Record set:
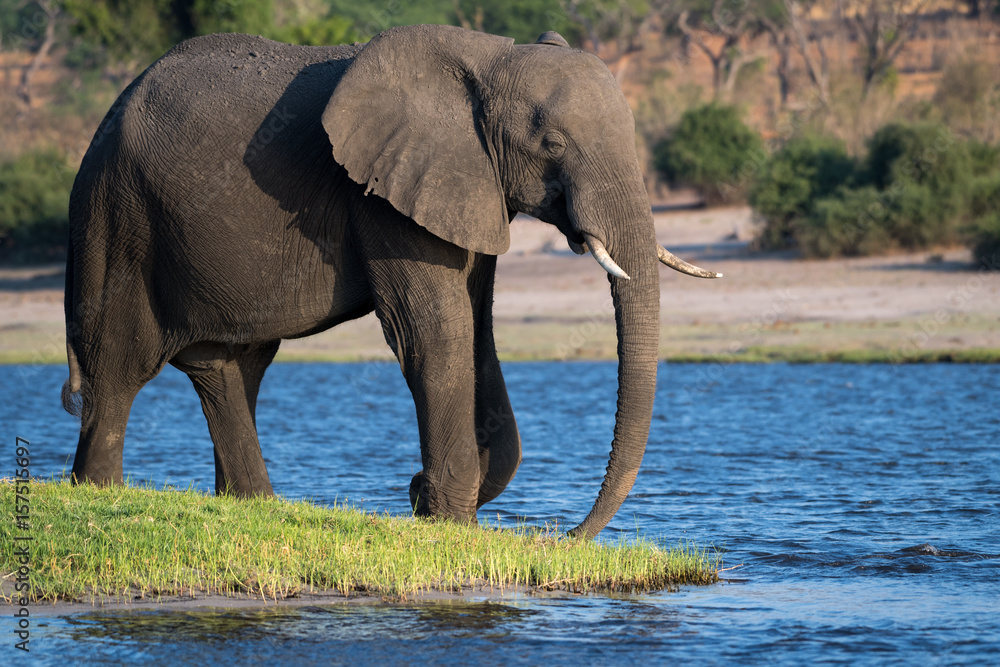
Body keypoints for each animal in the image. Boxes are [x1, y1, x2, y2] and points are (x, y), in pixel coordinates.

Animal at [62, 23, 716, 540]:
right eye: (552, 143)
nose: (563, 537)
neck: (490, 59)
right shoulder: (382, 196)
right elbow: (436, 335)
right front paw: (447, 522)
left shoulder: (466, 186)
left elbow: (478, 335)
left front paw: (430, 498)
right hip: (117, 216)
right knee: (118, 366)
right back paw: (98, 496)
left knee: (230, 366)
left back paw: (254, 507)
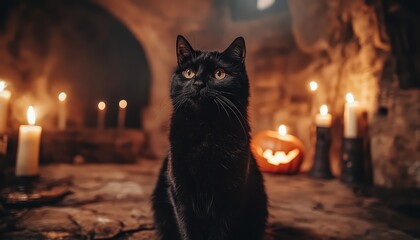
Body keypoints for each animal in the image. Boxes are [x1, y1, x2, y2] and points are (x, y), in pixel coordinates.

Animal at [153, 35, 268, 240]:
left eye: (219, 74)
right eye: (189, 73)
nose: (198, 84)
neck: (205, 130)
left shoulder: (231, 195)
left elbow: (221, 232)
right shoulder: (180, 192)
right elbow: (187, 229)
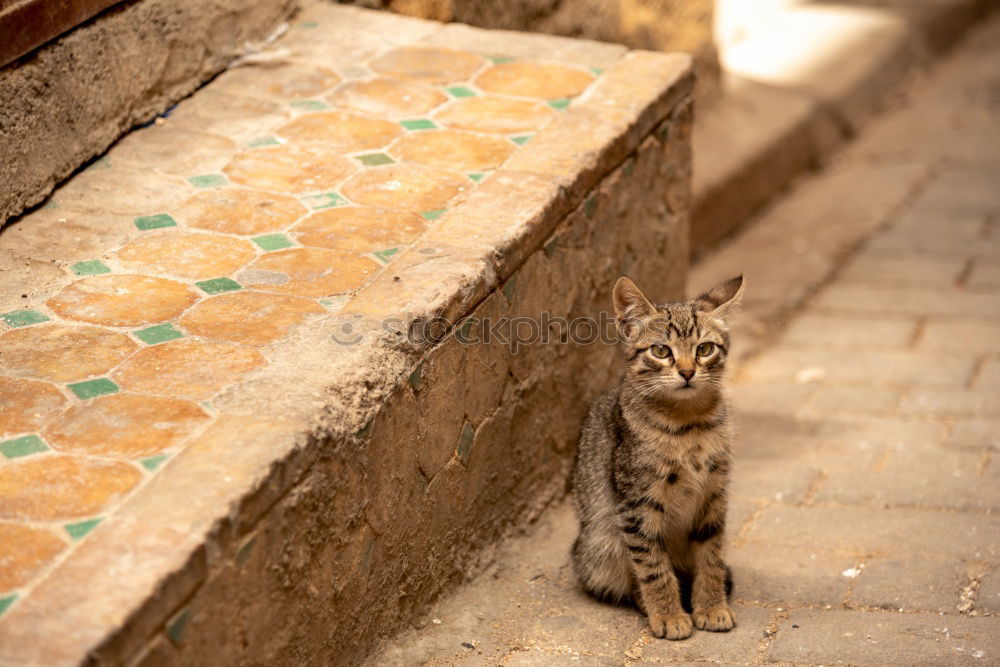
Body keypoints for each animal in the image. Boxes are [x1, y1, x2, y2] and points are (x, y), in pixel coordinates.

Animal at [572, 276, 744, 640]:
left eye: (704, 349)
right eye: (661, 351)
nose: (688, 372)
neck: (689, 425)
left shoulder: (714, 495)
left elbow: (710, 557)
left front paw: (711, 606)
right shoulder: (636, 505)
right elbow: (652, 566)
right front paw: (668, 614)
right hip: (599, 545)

---

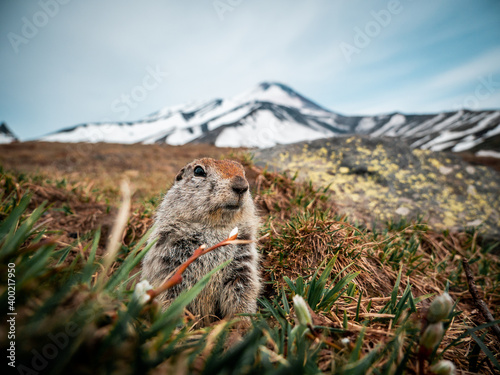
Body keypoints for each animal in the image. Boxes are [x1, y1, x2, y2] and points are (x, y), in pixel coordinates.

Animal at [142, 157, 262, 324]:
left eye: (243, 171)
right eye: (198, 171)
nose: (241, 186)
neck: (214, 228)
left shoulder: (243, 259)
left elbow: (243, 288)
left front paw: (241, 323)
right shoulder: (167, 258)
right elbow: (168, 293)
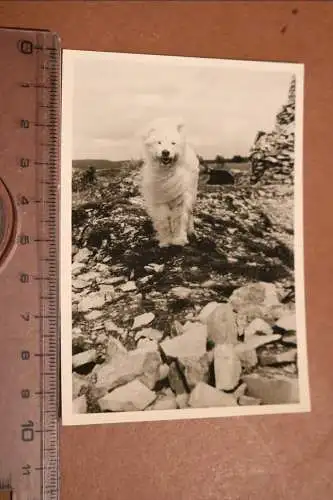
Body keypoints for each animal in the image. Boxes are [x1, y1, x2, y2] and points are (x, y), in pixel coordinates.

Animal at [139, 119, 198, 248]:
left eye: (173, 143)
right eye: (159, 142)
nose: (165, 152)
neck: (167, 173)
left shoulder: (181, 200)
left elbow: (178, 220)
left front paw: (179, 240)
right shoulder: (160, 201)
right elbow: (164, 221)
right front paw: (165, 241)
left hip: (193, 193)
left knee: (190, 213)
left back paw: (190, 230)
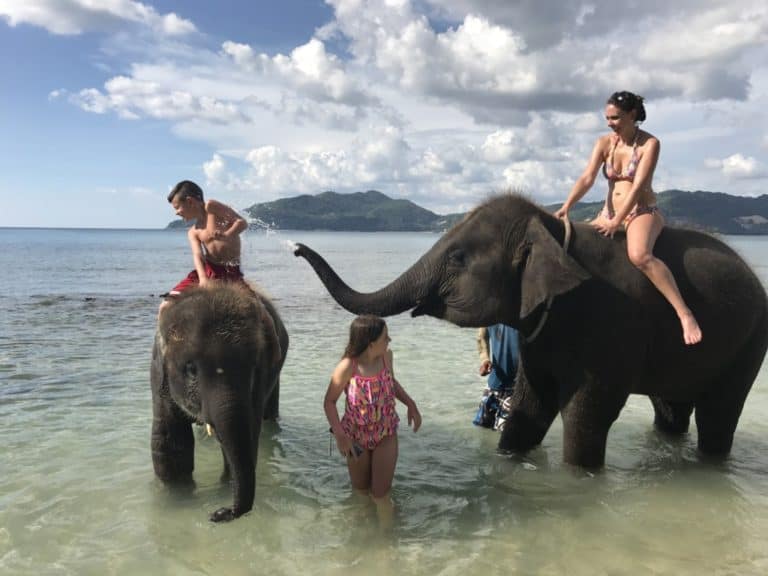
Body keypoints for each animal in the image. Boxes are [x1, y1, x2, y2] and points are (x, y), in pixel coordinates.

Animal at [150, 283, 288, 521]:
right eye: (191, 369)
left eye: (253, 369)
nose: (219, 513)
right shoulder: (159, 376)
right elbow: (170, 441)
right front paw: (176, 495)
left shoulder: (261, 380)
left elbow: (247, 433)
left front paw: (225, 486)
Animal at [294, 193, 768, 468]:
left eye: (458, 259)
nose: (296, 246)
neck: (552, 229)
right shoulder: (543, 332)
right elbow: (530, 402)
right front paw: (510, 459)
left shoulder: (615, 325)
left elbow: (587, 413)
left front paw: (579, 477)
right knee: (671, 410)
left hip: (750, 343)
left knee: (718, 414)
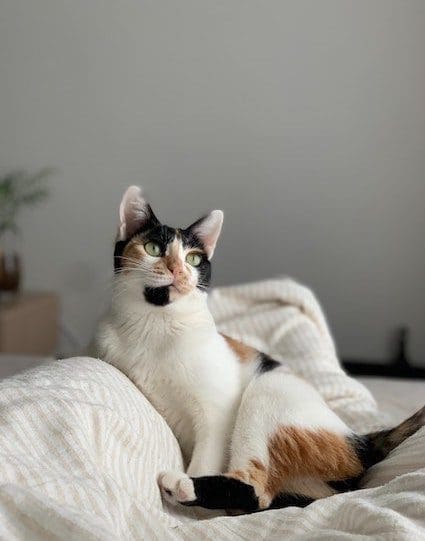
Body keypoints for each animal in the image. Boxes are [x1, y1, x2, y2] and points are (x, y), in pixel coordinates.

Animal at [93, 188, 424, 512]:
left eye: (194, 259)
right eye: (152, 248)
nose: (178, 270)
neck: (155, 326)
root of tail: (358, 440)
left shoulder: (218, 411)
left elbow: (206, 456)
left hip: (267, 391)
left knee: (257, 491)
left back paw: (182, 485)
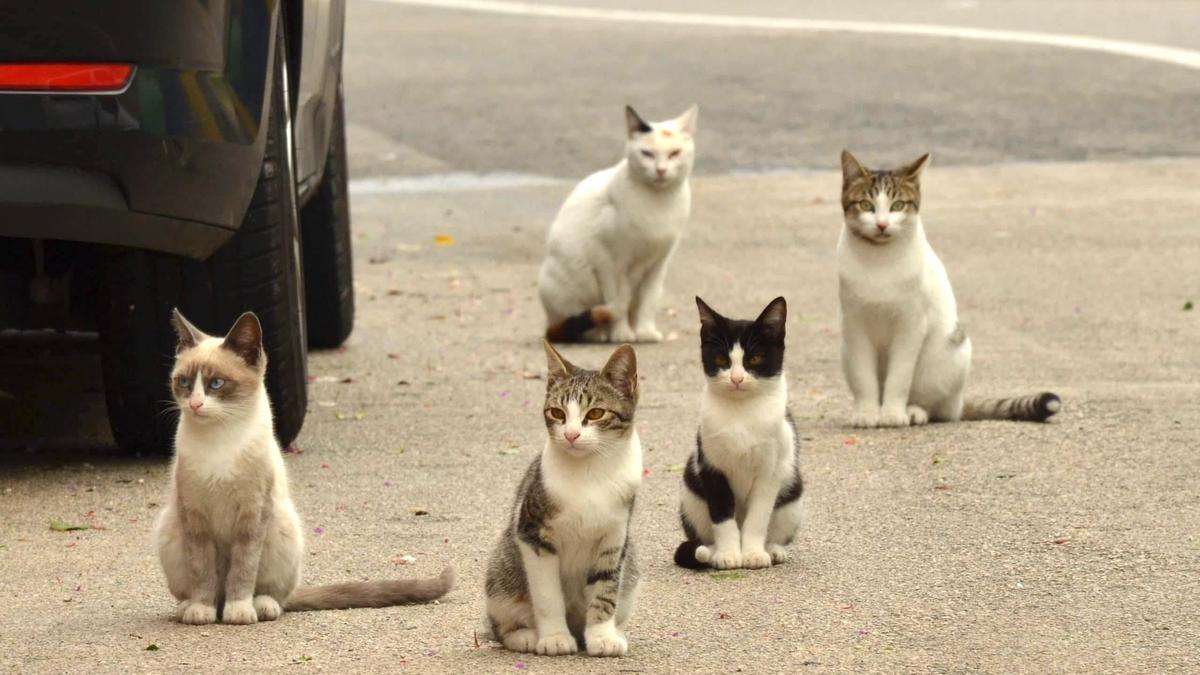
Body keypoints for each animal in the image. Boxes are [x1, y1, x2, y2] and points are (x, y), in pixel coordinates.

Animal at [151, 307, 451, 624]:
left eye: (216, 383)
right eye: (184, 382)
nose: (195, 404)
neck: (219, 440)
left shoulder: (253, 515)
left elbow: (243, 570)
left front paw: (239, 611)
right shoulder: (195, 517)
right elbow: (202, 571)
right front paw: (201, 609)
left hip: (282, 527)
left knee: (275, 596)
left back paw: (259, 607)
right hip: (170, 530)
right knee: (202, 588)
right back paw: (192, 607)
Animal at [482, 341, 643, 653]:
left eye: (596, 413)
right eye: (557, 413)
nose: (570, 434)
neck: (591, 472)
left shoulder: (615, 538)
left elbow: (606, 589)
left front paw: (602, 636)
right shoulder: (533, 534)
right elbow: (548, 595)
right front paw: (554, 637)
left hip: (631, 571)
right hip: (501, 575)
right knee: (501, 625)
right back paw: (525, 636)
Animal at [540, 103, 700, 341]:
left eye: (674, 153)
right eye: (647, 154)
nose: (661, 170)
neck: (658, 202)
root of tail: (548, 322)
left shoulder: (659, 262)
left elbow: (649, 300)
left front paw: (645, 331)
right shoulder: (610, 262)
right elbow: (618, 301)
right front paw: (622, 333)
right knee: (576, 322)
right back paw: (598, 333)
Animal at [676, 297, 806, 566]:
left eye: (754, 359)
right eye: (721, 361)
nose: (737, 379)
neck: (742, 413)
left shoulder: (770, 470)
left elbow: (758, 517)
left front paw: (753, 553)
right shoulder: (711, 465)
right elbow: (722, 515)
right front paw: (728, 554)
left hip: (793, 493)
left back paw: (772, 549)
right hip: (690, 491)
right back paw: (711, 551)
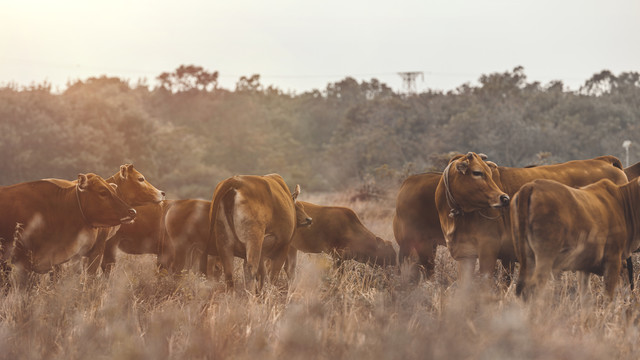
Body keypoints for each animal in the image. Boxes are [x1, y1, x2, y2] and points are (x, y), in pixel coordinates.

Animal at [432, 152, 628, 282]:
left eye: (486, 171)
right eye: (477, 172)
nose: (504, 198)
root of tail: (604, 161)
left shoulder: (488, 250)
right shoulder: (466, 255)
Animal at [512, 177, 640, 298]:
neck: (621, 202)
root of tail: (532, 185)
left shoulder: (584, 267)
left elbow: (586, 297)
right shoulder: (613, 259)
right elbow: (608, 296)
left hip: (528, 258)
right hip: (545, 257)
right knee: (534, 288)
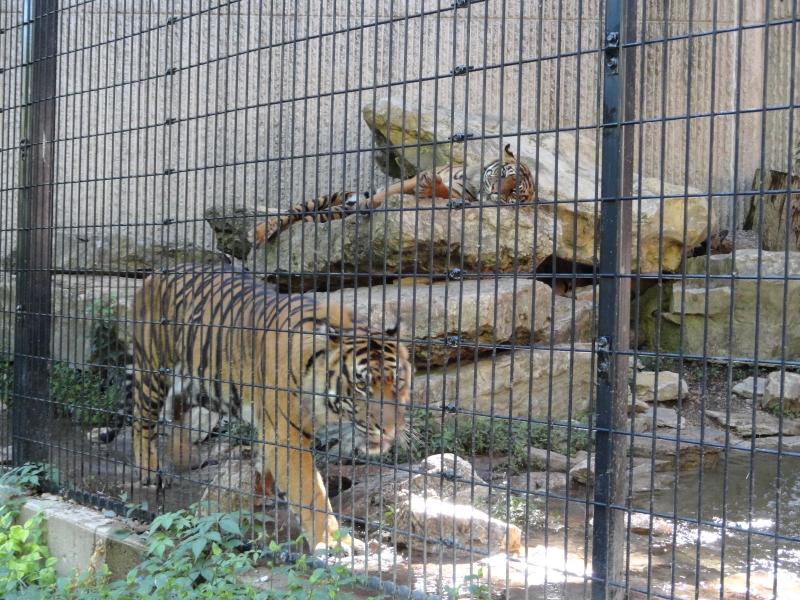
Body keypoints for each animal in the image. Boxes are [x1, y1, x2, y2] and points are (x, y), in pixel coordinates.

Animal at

* * *

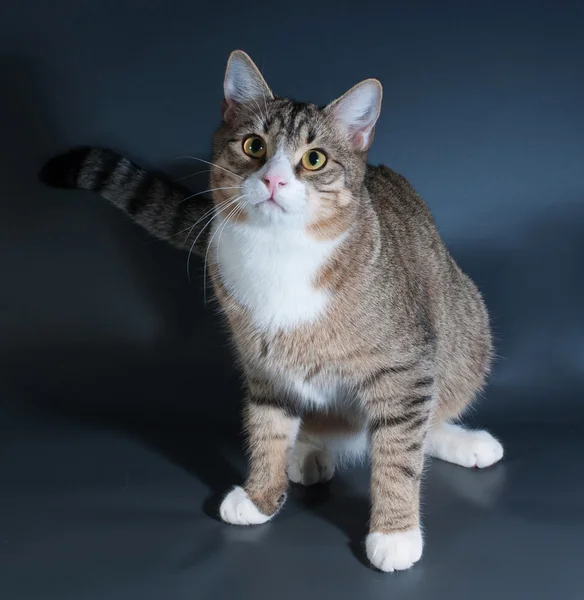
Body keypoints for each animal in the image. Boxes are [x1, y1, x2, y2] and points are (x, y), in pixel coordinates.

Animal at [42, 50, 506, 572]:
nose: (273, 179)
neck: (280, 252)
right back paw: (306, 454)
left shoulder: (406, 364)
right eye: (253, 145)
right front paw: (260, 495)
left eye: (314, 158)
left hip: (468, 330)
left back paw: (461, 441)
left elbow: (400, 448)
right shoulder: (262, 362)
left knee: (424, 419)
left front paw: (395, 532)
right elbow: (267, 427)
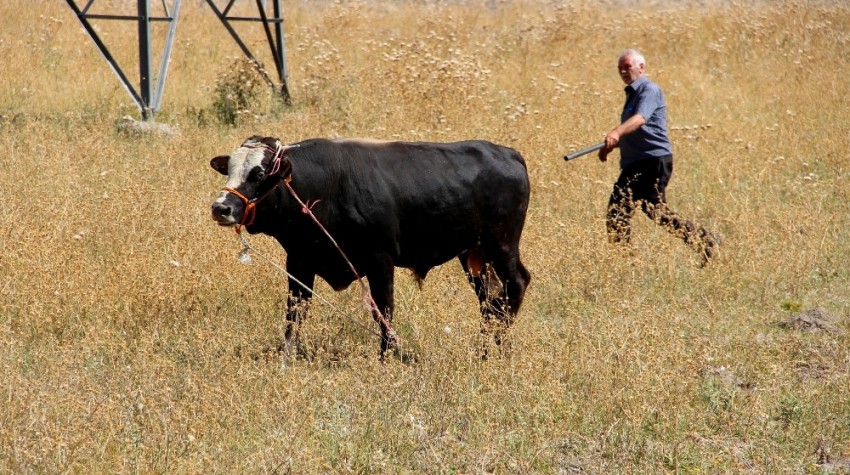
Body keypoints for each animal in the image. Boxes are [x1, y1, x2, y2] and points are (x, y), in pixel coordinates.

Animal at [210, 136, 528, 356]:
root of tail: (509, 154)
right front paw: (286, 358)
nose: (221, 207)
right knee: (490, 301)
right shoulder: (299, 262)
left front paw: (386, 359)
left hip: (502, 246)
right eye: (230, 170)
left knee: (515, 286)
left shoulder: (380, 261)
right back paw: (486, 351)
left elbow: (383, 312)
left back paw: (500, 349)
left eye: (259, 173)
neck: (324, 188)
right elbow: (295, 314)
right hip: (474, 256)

Work request:
Tally the lines of the listing above that include the string "tail". Provide the total alone.

Answer to this task:
5